上鶴さんがでるっていうんで、初めてのキャラメルボックスさんでした。
お話も上鶴さんも凄く良かったです。良かったなんて簡単な言葉にしちゃうと台無しなんですが…。はいくにも描いたようにお話はど真ん中ストレートなんだけど、泣いて笑ってのバランス感覚が絶妙というか、泣きの場面を笑いが邪魔せずにスーッと入ってきてくれて。こういうのを芝居が巧いっていうんだろうなーって。
ひいなと父親、優太と兄みたいに家族が互いを思い合ってるのにすれ違っちゃうのは辛いけど、ひいなとりか、優太のように出会ったばかりだとしても歩み寄れば分かりあうこともできるのは救いでした。

上鶴さんとしては、こんなお芝居するんですね!っていう新鮮な感覚。今まではどっしり構えるというか、同年代の中で迫力を出すことに重きをおくような役が大きかったと思うのだけれど、今回は先輩に寄りかかって、いい意味で力抜けてたんじゃないでしょうかね。

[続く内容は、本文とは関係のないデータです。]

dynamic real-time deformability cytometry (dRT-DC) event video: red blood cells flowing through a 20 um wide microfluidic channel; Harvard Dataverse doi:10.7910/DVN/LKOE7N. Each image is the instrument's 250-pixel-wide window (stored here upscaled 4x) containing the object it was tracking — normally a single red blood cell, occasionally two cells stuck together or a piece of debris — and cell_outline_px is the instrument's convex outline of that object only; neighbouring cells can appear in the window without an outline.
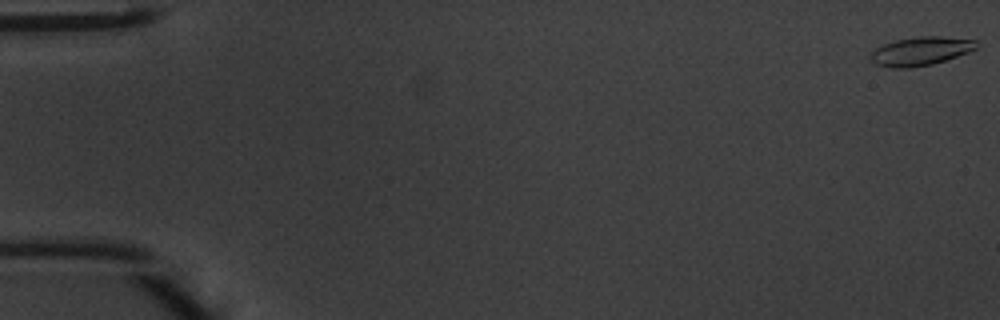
{"species": "common noctule bat (a hibernating species)", "species_latin": "Nyctalus noctula", "temperature_condition": "warm", "stored_images_in_passage": 8, "camera_frame_rate_fps": 3000, "um_per_image_px": 0.085, "animal": {"sex": "male", "body_mass_g": 20.1, "forearm_length_mm": 53.5}, "frame": {"image": 1, "passage_image": 1, "time_ms": 0.0, "image_size_px": [1000, 320], "cell_outline_px": [[980, 44], [976, 48], [968, 52], [932, 64], [912, 68], [892, 68], [876, 64], [868, 56], [876, 48], [884, 44], [896, 40], [920, 36], [940, 36], [976, 40]], "centroid_in_image_um": [78.26, 4.35], "position_along_channel_um": 6.7, "area_um2": 17.57}}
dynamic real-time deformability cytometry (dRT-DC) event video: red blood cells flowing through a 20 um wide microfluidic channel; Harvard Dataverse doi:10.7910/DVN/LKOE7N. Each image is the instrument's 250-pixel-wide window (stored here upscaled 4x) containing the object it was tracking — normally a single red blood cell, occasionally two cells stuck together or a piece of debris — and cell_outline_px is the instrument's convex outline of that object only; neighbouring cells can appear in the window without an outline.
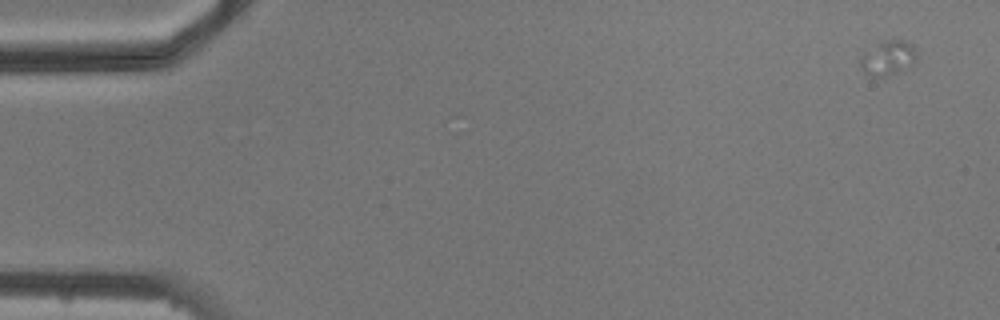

特に、そうすけに言われて初めて絵を描く時の戸惑いがちな表情から夢中になって描き始めるまdねお変化とか、幼少期の思い出の景色を鮮明に記憶していたことをつっこまれたときの傷ついたような表情とか、たまらなく良かったです。そういう繊細なことできたんですねっていう。
あと、ラスト家を飛び出していく優太の後姿には、本当に翼が観えました。羽ばたいていく感じがもうねー…優太の背中押したいと思っちゃうし、それに影響されるひいなちゃんのように自分も前向きになれちゃうんですよね…ずるい!
本公演のナミヤ雑貨店の奇蹟の合間の平日マチネだけの公演じゃ、もったいない作品でした。パンフもなかったしね。
でも、てっきりDVDでないと思ってたんですけど、ナミヤ大阪公演でDVD予約受け付けていたらしくてですね…。うれしいね。買うよ。